O espectro do sonho - (e a vertigem de acordar)Páginas

sexta-feira, 15 de novembro de 2019

A INSONIA E A FÁBULA DO DESPERTAR (e o contentamento de viver)











Se em nós coubesse a mágica estação, despertaríamos. Caídos no sono profundo das nossas vontades mornas, os deuses também caíram na dormência eterna. Mas, apesar dos sonos eternos de tudo quanto possamos conceber em existência, há olhos que vêem o sol em seu esplendor, mãos que tocam o céu  das nossas interioridades...
Acima da linha de alcance do nosso olho mirrado estão as luzes que fustigam as sombras do esquecimento e do sono rochoso em que dormitamos... Prelúdio de crenças equivocadas que em nós se eternizam... Flutuamos  num sonho de gelo indeterminável... E a nossa memória aguarda, congelada, no escuro de cofres de aço, o tempo do desgelo...
Cai sem fim a areia do Tempo... Os olhos estão cerrados...





SOB A LUZ O HOMEM REVELA SUA SOMBRA ( e a verdade, e o equívoco)











Lá fora, a rua imóvel conduz o dia. E os homens repassam suas lembranças nas sombras das casas frias e amarelas. Os homens estão isolados na retidão da rua. Seus antebraços se contorcem e se estiram quando o sol os atinge. E na janela, alguém, debruçado no silêncio de recordações mudas, pereceu de saudade.
Os homens não rezam; refugiam-se no silêncio de convicções alquebradas e se dobram quando o vento os alcança. Parte de suas crenças, definhadas, esperam um consolador que não merecem. Envolvidos pelas nuvens de um céu cinza, eles esperam... Procissão. A calma é um falso abrigo para os que têm, na boca nula, a língua calcinada. Seus sorrisos são calados. E outros ainda, colocados no limite da vida, têm suas línguas mergulhadas num abismo úmido e cheio de olhares oblíquos. Confessam pecados de dia, de noite não sonham.
Alguns homens cantam em quartos miseráveis e, de quando em quando, precisam ser consolados por aves roucas que pousam em suas cidadelas decaídas, tremulamente, seus olhos se perdem num ponto vazio do ar que respiram. Não são viajantes; são hospedeiros do tédio.

• **OBJETIVO DA TAREFA 1**: Copie dos registros, sem mudar nada, tudo desde a linha que contém "genus: Solidago" até a linha que contém "genus: Weinmannia", incluindo essas duas.
Os registros não têm nenhuma ligação com o texto exibido.

• **REGISTROS DE ENTRADA**:
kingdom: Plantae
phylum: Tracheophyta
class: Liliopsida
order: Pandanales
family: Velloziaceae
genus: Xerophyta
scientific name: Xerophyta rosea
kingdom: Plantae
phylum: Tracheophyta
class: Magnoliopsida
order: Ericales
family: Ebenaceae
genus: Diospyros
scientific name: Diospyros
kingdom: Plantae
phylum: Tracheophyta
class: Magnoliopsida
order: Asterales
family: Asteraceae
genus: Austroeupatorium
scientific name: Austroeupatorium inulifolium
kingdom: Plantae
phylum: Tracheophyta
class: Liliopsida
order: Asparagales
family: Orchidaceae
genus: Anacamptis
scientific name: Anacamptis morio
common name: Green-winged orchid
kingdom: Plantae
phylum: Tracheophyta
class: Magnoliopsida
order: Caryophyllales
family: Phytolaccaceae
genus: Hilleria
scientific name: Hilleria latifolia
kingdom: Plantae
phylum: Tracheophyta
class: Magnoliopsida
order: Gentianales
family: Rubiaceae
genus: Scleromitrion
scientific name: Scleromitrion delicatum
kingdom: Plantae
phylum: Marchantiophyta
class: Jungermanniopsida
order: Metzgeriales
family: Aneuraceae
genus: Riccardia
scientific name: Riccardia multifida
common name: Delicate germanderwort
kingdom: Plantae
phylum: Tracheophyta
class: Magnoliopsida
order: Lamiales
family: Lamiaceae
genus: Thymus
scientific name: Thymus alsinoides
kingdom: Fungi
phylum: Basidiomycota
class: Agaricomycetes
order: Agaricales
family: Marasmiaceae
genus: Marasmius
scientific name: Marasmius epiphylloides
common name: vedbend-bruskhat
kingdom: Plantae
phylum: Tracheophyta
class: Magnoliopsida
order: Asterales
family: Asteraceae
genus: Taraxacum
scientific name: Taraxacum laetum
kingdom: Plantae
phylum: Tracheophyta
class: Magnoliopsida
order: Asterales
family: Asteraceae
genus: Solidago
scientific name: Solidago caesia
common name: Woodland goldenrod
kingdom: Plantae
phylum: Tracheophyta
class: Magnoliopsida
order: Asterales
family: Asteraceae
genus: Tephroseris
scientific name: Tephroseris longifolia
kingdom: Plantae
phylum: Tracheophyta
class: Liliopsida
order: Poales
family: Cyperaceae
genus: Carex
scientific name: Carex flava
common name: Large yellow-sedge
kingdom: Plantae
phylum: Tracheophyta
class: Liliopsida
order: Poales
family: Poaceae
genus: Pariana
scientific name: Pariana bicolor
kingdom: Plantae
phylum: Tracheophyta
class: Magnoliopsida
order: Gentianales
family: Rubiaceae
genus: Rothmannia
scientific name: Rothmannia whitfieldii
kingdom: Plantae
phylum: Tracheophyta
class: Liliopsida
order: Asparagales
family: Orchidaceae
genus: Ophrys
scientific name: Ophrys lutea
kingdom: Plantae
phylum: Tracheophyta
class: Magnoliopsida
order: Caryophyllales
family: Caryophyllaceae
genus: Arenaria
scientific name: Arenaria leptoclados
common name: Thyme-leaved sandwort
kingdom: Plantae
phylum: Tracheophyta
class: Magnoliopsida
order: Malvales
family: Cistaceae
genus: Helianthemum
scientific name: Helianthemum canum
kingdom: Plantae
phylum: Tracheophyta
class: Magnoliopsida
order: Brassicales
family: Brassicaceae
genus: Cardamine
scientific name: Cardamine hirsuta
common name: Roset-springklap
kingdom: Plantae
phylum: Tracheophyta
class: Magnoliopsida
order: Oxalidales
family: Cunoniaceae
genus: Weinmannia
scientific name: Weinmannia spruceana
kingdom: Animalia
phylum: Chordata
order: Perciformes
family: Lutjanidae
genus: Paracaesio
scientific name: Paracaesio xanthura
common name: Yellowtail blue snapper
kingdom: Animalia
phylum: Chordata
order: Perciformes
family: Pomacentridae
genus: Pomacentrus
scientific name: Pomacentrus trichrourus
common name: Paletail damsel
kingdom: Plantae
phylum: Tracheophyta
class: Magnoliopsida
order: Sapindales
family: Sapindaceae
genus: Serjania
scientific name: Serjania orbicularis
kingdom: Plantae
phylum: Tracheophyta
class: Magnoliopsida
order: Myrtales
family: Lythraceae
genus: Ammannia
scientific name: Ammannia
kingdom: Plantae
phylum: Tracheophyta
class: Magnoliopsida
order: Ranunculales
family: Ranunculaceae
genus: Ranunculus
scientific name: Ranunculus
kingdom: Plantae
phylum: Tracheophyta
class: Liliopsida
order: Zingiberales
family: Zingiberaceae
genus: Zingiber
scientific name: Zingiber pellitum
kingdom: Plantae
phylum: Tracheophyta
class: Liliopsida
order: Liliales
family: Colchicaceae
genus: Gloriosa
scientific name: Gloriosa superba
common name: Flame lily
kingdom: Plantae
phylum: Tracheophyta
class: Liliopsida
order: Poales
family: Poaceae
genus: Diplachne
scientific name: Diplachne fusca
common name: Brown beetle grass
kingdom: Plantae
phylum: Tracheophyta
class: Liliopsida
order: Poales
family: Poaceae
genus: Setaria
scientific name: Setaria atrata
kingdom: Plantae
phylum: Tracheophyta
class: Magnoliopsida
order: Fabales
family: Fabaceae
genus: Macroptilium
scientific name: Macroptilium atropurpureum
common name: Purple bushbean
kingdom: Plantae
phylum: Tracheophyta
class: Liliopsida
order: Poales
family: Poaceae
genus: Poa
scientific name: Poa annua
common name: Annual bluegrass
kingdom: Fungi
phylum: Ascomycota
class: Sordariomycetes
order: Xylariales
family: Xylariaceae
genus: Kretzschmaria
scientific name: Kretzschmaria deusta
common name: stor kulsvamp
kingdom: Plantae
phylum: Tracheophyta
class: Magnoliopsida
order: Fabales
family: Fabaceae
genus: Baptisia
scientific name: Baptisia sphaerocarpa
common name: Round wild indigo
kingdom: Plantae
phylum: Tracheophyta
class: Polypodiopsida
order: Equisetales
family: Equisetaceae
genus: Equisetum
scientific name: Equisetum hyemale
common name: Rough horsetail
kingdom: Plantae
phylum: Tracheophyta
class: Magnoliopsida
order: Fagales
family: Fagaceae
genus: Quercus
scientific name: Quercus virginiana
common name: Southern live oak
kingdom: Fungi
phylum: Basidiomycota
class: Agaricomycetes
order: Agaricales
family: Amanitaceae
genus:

• **OBJETIVO DA TAREFA 2**: Reescreva o trecho do texto exibido que vai de "Lá fora, a rua" até "pereceu de saudade.", colocando "varanda" no lugar de "janela".

• **RESPOSTA 1**:
genus: Solidago
scientific name: Solidago caesia
common name: Woodland goldenrod
kingdom: Plantae
phylum: Tracheophyta
class: Magnoliopsida
order: Asterales
family: Asteraceae
genus: Tephroseris
scientific name: Tephroseris longifolia
kingdom: Plantae
phylum: Tracheophyta
class: Liliopsida
order: Poales
family: Cyperaceae
genus: Carex
scientific name: Carex flava
common name: Large yellow-sedge
kingdom: Plantae
phylum: Tracheophyta
class: Liliopsida
order: Poales
family: Poaceae
genus: Pariana
scientific name: Pariana bicolor
kingdom: Plantae
phylum: Tracheophyta
class: Magnoliopsida
order: Gentianales
family: Rubiaceae
genus: Rothmannia
scientific name: Rothmannia whitfieldii
kingdom: Plantae
phylum: Tracheophyta
class: Liliopsida
order: Asparagales
family: Orchidaceae
genus: Ophrys
scientific name: Ophrys lutea
kingdom: Plantae
phylum: Tracheophyta
class: Magnoliopsida
order: Caryophyllales
family: Caryophyllaceae
genus: Arenaria
scientific name: Arenaria leptoclados
common name: Thyme-leaved sandwort
kingdom: Plantae
phylum: Tracheophyta
class: Magnoliopsida
order: Malvales
family: Cistaceae
genus: Helianthemum
scientific name: Helianthemum canum
kingdom: Plantae
phylum: Tracheophyta
class: Magnoliopsida
order: Brassicales
family: Brassicaceae
genus: Cardamine
scientific name: Cardamine hirsuta
common name: Roset-springklap
kingdom: Plantae
phylum: Tracheophyta
class: Magnoliopsida
order: Oxalidales
family: Cunoniaceae
genus: Weinmannia

• **RESPOSTA 2**:
Lá fora, a rua imóvel conduz o dia. E os homens repassam suas lembranças nas sombras das casas frias e amarelas. Os homens estão isolados na retidão da rua. Seus antebraços se contorcem e se estiram quando o sol os atinge. E na varanda, alguém, debruçado no silêncio de recordações mudas, pereceu de saudade.